Bullock had never been to Duff Green, and after sharpening our ghost-hunting skills this past year in places such as the Crescent Hotel in Eureka Springs, Ark., and Alcatraz prison in San Francisco Bay, we were excited to try our new prowess on some local spirits.
Sitting at the table in the middle of the dining room while the hair on my arms slowly returned to normal and waiting to hear from either “Baby” or “Ga-Ga,” the three of us randomly took pictures in the dark hoping to capture an anomaly with our cameras. Our equipment list has changed a little: we had no beer cans on this hunt. Instead, Bullock’s digital recorder sat on the tabletop. We hoped it would bear witness to our hunting efforts.
‘We Come In Peace’
After a few minutes of trying to get some type of response from the other side, we reviewed some of our pictures. There, above the enormous, double-hung window was the evidence: A streaking orb was clearly visible in the pictures in the area where Lydia reported seeing “Baby” and “Ga-Ga” most often. I was elated, believing that the cold chill as I entered the room and this orb was related. Being non-professionals, we did not have the time or patience needed to wait further. Spurred on by this photographic evidence, we decided to set up our next hunting ground across the hall in the parlor that opens into the dining room—a place where many have witnessed Mary Green.

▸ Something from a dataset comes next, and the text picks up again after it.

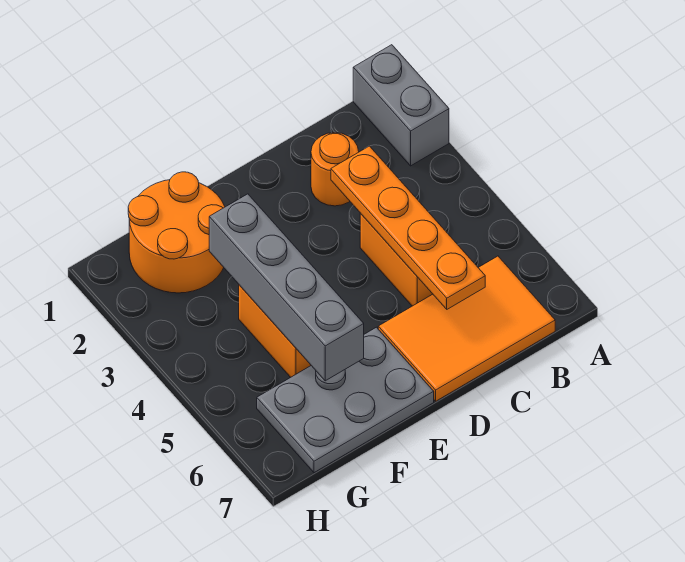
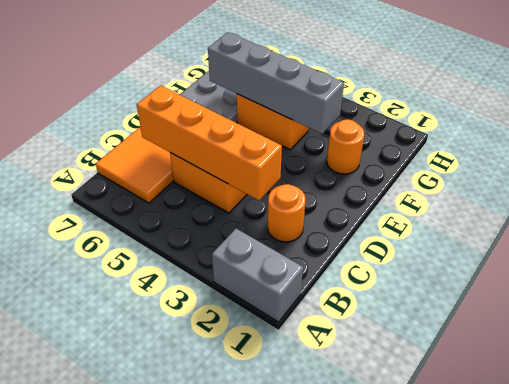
orange plate C3:C6 level 2 -> orange brick C3:C6 level 2
orange round brick F1:G2 level 1 -> orange round brick F2 level 1

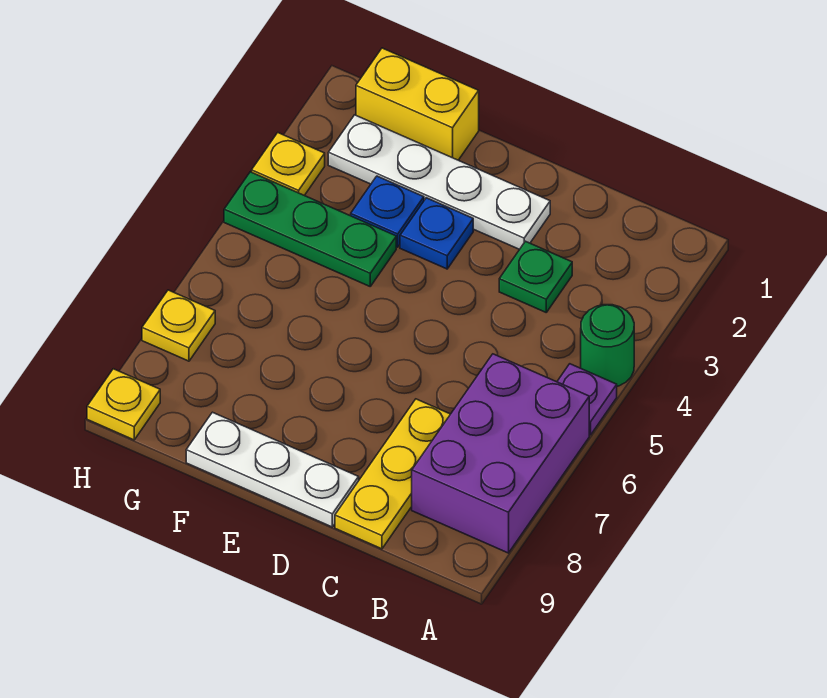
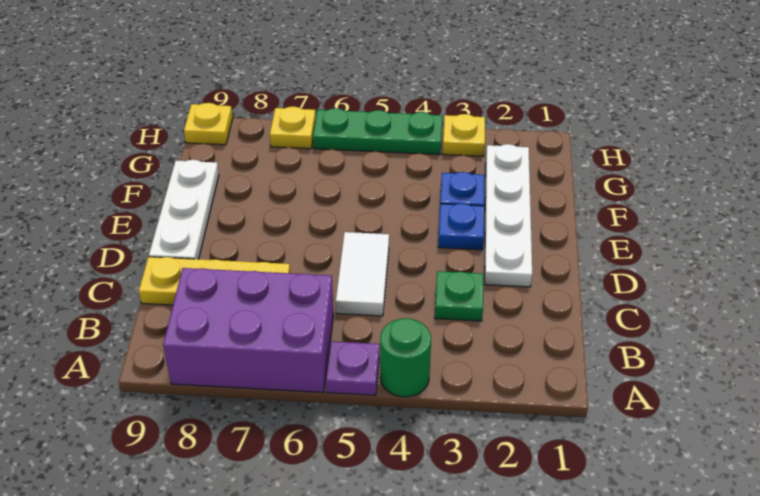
none -> white tile C5:D5 level 1
yellow brick F1:G1 level 1 -> none
green plate F4:H4 level 1 -> green plate H4:H6 level 1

Bubba and I took our places on the blue leather couch while Bullock stationed herself in an antique chair to our right.
“We come in peace and would just like to know if you are here with us,” Bullock said into the dark room. “Can you give us some type of sign? Can you knock on something?”
Right after asking these questions, we heard a loud knock coming from the dining room! Since this is a public paper, I am unable at this point to document exactly what Bubba’s comments were as he, in one single move, positioned his 6-foot-3-inch, 300-plus-pound frame almost completely in his mother’s lap while Bullock uttered—in her most genuine voice as if thanking someone at a luncheon for passing her the salt—“Thank you.”
“Get off me,” I whispered hoarsely to Bubba.
“Oh, my God,” I croaked at Bullock. “Say something else.”
Bullock asked for another knock, and our reply was quickly granted with not one, but two very distinct knocks from the dining room area.
“See the little red light on my recorder?” Bullock asked. “Come to the light and speak to us.”
“Oh no you don’t,” hissed Bubba as he noticed that the recorder is positioned right in front of him on the coffee table. He quickly slid it down the table toward Bullock. This was all a little much for our nerves.
“If you want us to leave, then open the door,” Bubba demanded from his new perch on the sofa next to me. He had garnered enough courage to attempt communication with the spirit, although his question implied his hope that the parlor door would swing wide open, thus freeing his path for escape. Several more times, Bubba uttered his plea for the spirit to open the door. Nothing seemed to be happening, so the three of us decided to call it a night.
As we headed out of the parlor door into the wide hall, we were astounded to find a large piece of Empire furniture with its door wide open.